There are many other more subtle features that can help identify your stationary engine's
date of manufacture...
The Mamod Minor 1 had a single wick burner until 1970, it then had a very narrow vap type burner until 1976 when it got
a solid fuel burner which was much narrower again than the rest of the range's burner trays.
All engines prior to 1949 did not have any form of 'superheating'. When the engine frames were revamped with pressed
steel, the pipework was modified to loop under the boiler giving a mild superheating effect. All superheating on the SE1/2
was dropped for the 1967 revamped models (SE1a/SE2a). Only the SE3 retained its superheated steam pipe. Some early mazak flywheels
(1953) used the earlier hot brass stamped pattern/casting.
Up until around 1958 all the fireboxes were of the 'open top type'. With the introduction of the vapourising lamps across
the whole Mamod range (except the MM1) the fireboxes were revised with a more enclosed top edge and a wider firebox opening.
In the 1979 redesign of the whole stationary range, the firebox opening was closed with the help of a 'steel plate' modelled
on a real furnace door. This item was part of the solid fuel tray's manufacture.
Forward and reverse controls did not appear on any Mamod stationary until 1967 with the introduction of the SE2a.
(A reverse control had been fitted to the MEC1 in 1965 - although only made by Malins and designed by Meccano).
The steam regulator on the SE2 disappeared in 1967 when it became the SE2a.
In 1969 the only variation of the SE3 was introduced - the Griffin and George version, complete with hard soldered boiler,
no regulator and specific G & G badging. All subsequent 'G&G models' after the initial run of 2,000 models were merely
badged by Griffin and George, this includes later SE3s and the SP4. The original SE3 G&G was only supplied to schools.
Sometime around 1967 and continuing into the early 1970s the 'engine frame green' was sometimes replaced with a metallic
'hammer effect' paint. This reverted back the the 'Ford Highland Green' sometime after that, although this shade seems to
vary from minty green to a darker sage green. I find the sage green being the later shade of paint ie 1970s. In 1979 all the
range was repainted in a red/blue colourway to match the revised tool range.
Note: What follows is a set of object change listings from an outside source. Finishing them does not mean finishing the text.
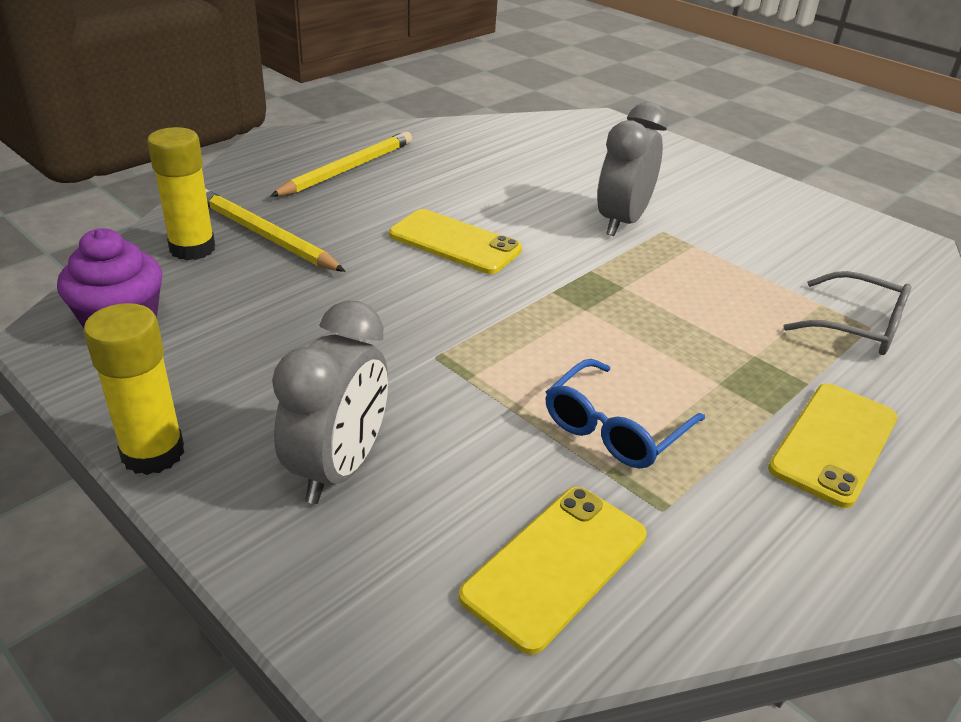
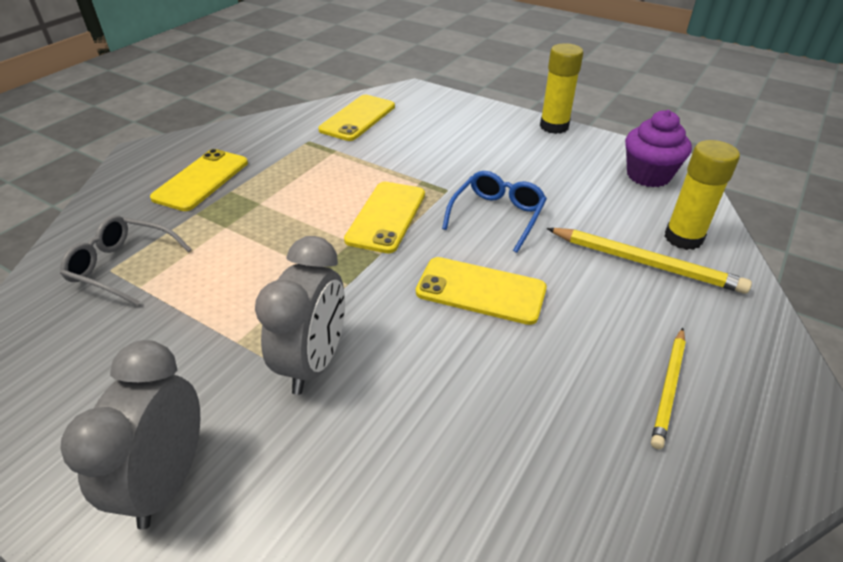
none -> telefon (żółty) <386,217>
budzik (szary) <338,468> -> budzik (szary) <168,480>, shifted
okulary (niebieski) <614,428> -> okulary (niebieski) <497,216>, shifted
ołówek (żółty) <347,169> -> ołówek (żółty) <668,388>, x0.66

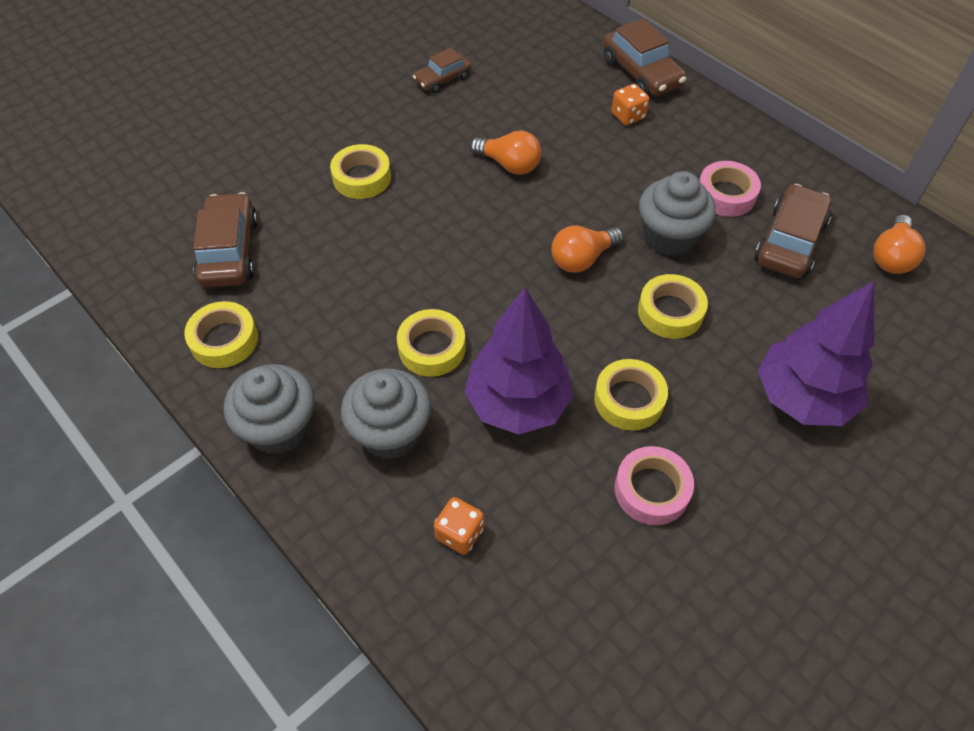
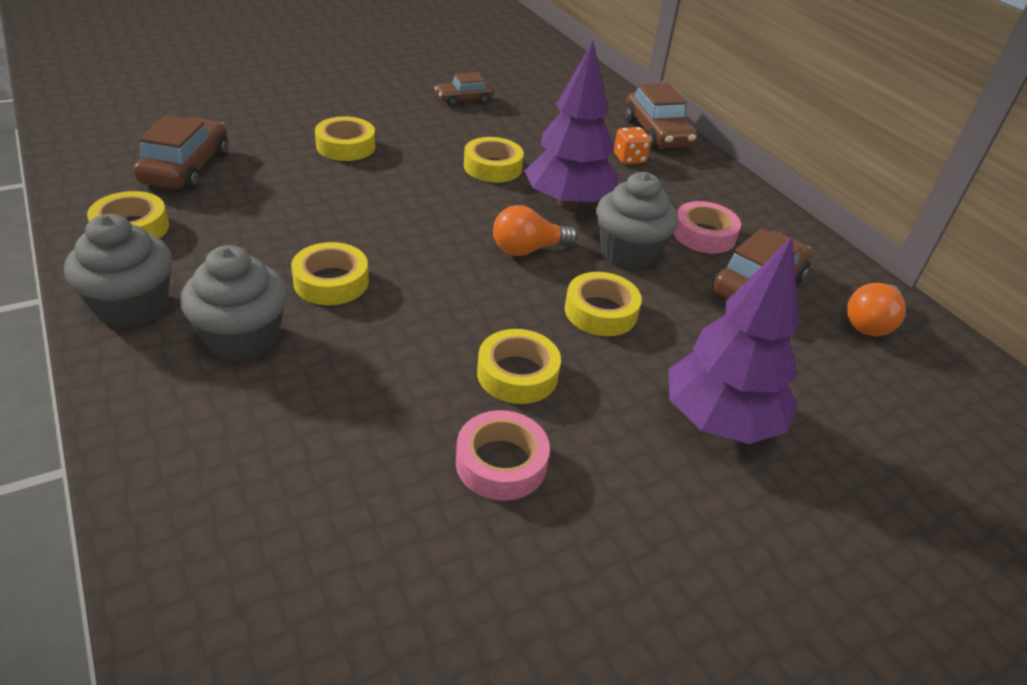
kostka do gry (pomarańczowy) <459,533> -> none
drzewko (fioletowy) <518,403> -> drzewko (fioletowy) <568,203>, shifted
żarówka (pomarańczowy) <509,164> -> taśma klejąca (żółty) <492,167>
The revised SP range of engines comprised the SP1, 2, 3, 4 and 5. The low sales and financial difficulties of the company
meant that the SP1 (old MM1), the SP3 (Mamod badged and repainted MEC1) and the twin cylindered SP5 were dropped in 1985.
A new SP5 was introduced in 2002 complete with dynamo, although basically an economy version of the first SP5. Dynamos were
also fitted to the SP2(D) and the rarer SP4(D). The later SP6 with the new piston valve engine was brought in during 2006
- a limited edition version for a steam reseller in the UK had what I believe to be the first Mamod with a green base commercially
During the mid 1960s the SE3 started to have its decal at the end of the firebox (chimney end) - the design was the 'compressed
scalloped edge type' which was also used on the MM1.
Early Mamod tools with mazak flywheels can be recognised by the 'unclipped' wheels ie the rims are left painted red.
Flywheels varied in thickness, although the later 1960s and 1970s versions seem to be thinner. The power press sometimes had
a centre hub goove as well as a rim groove for drive bands - probably inherited from the power hammer. Up until the early/mid
1960s all Mamod tools had lubricating holes for the plain bearings.
Finally Marine engines were reintroduced in 1958 the ME1 and the ME2 (an ME1 with wick burner was available from
1937-40). Both used the new brass vapourisng spirit lamp with an engine block (angled on the ME1) equipped with oil reservoir
(soon dropped). Later MEs used the steel pan type vap lamp and later ones still used the solid fuel tray. The ME1 had a stern
tube and prop, the ME2 had a shorter baseplate, upright engine frame and dogged power take off pulley. It was dropped in 1965,
in favour of the ME3 (using and ME2 baseplate) using an SEL engine - which some would say is better than the Mamod unit. About
2,700 ME3s were made before they were dropped in 1972. The ME1 soldiered on until the early 1980s. Meths, and solid fuel types
are available as are sight glass versions. All are now rare.